→ WORK TO COMPLETE
From the data below, set down exactly the lines between the one holding "483 381 6516" and the one holding "57 158 18.91", inclusive, and no others.

--- EXERCISE MATERIAL ---

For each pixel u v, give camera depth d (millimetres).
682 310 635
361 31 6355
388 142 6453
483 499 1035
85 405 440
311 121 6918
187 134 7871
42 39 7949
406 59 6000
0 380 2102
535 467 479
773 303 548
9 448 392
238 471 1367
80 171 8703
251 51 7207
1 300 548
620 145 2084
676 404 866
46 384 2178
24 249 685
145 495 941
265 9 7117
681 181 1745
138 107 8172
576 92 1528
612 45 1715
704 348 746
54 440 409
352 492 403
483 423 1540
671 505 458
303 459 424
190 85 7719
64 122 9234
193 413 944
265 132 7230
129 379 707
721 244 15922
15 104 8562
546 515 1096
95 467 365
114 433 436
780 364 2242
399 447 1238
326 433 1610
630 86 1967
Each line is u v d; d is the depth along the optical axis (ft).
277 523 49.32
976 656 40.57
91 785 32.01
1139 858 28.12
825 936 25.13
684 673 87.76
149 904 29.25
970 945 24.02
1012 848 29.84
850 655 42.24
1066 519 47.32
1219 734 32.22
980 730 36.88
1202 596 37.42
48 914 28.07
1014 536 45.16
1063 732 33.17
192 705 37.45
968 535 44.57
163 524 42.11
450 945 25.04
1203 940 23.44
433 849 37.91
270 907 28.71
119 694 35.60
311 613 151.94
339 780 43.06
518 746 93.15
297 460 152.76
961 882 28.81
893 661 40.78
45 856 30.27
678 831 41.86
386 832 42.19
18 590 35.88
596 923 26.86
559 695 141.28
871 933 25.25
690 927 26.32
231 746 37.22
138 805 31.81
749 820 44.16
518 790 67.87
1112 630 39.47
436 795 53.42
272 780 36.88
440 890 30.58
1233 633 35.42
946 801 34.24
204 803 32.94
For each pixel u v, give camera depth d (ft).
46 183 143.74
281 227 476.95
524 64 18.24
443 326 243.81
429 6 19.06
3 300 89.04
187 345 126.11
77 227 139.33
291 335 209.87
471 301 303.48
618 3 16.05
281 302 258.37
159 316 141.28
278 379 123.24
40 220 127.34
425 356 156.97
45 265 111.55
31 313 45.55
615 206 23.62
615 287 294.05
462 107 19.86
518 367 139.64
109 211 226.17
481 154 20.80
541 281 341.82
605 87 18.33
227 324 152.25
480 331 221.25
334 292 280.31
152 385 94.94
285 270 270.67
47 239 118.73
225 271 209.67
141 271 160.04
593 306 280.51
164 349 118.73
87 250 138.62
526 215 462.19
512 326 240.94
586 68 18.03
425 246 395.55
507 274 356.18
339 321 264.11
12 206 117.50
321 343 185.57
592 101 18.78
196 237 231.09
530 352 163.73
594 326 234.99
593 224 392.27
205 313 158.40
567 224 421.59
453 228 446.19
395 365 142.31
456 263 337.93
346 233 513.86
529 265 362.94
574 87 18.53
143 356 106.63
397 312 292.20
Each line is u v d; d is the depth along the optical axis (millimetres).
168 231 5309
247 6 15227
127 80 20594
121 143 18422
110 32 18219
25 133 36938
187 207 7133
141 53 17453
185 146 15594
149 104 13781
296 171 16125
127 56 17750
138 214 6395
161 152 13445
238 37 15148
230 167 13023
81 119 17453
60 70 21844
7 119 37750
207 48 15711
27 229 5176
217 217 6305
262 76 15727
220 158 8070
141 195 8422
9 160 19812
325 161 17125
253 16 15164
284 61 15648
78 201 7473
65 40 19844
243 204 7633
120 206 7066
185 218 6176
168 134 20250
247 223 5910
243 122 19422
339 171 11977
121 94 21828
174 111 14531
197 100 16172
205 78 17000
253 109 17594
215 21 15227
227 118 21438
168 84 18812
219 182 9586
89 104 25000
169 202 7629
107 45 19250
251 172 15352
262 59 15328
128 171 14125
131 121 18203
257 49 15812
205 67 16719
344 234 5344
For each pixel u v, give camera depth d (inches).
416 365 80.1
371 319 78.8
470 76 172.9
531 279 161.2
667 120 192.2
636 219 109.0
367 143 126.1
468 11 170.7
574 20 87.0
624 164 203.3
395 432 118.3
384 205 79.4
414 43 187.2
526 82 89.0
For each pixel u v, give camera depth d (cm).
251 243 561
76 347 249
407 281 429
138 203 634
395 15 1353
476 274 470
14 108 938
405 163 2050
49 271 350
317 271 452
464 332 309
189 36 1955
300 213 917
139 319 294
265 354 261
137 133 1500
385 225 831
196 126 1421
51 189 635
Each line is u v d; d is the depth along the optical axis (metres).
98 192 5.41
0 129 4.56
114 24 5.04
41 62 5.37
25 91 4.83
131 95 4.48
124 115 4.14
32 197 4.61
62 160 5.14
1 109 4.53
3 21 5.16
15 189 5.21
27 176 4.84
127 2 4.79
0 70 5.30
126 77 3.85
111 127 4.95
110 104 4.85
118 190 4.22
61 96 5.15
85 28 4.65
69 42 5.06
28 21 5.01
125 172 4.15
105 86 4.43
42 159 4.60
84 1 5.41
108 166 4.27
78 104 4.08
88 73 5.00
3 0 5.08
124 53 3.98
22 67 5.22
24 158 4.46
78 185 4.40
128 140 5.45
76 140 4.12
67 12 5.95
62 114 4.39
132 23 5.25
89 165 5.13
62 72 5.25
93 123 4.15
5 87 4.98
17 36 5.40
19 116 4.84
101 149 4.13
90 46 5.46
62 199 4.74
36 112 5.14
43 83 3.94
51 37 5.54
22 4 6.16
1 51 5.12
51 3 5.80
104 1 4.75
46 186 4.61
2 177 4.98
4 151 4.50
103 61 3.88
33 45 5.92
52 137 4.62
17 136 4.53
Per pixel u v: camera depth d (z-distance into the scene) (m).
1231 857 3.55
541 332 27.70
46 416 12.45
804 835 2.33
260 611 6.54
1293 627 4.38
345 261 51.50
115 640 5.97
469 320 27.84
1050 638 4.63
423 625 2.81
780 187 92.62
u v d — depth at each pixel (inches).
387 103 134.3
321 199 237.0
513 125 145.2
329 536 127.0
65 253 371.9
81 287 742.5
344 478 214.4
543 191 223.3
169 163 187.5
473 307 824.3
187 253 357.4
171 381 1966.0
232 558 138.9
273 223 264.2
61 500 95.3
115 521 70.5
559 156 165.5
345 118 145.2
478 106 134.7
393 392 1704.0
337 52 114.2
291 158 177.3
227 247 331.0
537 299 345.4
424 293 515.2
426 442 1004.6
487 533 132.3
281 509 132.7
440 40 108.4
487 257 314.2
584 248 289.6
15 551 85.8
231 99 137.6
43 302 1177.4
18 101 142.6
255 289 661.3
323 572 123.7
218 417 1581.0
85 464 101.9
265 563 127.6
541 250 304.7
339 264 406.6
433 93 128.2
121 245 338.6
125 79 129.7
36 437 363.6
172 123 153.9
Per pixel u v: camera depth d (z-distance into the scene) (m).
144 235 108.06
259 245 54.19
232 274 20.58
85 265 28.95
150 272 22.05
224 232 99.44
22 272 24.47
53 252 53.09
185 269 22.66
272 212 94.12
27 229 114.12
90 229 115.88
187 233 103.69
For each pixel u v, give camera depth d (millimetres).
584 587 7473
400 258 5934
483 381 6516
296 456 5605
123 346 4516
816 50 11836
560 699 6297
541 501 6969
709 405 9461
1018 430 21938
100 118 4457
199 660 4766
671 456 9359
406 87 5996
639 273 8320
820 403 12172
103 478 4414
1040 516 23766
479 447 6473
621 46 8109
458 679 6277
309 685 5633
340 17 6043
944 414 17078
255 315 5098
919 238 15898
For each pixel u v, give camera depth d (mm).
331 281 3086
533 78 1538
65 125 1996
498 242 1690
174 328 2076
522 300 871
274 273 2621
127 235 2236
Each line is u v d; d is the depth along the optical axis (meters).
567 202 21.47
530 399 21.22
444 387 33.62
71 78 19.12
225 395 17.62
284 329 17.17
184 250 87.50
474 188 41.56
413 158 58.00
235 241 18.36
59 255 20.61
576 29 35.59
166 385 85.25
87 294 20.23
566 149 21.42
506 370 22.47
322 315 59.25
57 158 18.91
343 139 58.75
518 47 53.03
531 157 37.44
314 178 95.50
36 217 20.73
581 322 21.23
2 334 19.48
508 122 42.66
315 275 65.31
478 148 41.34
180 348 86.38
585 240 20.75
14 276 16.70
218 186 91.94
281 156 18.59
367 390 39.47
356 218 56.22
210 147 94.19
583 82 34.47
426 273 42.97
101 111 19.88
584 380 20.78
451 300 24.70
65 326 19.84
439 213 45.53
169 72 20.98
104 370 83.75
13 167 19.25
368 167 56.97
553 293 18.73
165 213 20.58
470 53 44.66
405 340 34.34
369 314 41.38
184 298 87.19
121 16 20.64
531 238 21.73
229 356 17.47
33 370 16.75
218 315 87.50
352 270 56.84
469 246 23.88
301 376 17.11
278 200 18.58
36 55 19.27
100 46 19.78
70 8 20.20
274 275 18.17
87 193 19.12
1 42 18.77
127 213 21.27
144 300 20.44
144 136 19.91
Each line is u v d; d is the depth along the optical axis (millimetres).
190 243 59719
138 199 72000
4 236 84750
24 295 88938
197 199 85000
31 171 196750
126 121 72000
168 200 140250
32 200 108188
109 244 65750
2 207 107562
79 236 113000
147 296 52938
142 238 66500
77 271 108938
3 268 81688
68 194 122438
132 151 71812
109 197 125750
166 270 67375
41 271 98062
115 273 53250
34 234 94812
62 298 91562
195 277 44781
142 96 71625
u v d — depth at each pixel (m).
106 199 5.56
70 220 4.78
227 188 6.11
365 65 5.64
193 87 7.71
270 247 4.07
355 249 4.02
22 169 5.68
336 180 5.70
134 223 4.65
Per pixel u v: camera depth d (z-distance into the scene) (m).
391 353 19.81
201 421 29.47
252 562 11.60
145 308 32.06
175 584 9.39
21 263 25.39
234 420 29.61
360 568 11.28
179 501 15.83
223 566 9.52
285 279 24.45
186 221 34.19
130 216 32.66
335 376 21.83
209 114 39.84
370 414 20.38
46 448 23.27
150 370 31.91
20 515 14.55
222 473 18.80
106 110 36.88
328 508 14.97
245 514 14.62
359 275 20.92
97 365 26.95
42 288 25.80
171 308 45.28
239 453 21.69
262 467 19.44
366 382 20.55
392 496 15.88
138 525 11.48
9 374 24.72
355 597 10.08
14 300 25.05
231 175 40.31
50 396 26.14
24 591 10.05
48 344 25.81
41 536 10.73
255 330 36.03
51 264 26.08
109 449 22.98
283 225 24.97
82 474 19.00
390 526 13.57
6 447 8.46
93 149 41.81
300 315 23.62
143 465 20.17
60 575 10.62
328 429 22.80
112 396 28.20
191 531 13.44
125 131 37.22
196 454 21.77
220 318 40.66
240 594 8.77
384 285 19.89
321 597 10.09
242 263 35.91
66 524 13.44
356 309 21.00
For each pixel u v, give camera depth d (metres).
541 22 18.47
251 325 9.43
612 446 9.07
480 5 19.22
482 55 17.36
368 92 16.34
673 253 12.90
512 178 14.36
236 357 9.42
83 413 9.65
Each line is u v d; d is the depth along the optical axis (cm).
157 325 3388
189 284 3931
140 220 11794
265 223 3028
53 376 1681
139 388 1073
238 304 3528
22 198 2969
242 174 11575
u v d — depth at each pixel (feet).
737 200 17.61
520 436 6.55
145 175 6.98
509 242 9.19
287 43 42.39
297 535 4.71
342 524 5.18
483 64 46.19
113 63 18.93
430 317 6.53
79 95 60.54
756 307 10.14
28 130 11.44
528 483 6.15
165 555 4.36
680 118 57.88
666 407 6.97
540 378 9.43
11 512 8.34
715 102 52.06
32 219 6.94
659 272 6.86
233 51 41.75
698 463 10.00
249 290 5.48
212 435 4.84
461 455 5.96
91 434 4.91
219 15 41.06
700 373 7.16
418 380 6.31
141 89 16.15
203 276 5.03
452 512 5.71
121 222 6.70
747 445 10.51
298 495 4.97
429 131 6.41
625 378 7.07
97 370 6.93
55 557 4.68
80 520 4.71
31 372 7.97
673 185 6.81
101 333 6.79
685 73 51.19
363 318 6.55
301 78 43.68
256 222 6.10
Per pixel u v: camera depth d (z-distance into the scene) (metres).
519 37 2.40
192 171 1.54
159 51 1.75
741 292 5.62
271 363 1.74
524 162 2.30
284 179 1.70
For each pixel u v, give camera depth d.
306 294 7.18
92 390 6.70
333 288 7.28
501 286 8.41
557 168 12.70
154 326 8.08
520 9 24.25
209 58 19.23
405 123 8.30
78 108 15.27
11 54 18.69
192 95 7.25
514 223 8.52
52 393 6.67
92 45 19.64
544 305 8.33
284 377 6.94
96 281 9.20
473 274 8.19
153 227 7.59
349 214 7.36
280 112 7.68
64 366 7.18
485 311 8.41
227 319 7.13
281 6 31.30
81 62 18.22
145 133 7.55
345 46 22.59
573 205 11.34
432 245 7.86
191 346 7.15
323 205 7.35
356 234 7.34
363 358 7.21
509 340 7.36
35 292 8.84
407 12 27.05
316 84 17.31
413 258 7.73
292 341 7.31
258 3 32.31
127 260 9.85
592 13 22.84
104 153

---

→ SOLUTION FOR THIS EXERCISE
483 381 6516
296 456 5605
123 346 4516
816 50 11836
560 699 6297
541 501 6969
709 405 9461
1018 430 21938
100 118 4457
199 660 4766
671 456 9359
406 87 5996
639 273 8320
820 403 12172
103 478 4414
1040 516 23766
479 447 6473
621 46 8109
458 679 6277
309 685 5633
340 17 6043
944 414 17078
255 315 5098
919 238 15898
For each pixel u v, give camera depth d (mm).
331 281 3086
533 78 1538
65 125 1996
498 242 1690
174 328 2076
522 300 871
274 273 2621
127 235 2236
Each line is u v d; d is the depth along the optical axis (meters).
567 202 21.47
530 399 21.22
444 387 33.62
71 78 19.12
225 395 17.62
284 329 17.17
184 250 87.50
474 188 41.56
413 158 58.00
235 241 18.36
59 255 20.61
576 29 35.59
166 385 85.25
87 294 20.23
566 149 21.42
506 370 22.47
322 315 59.25
57 158 18.91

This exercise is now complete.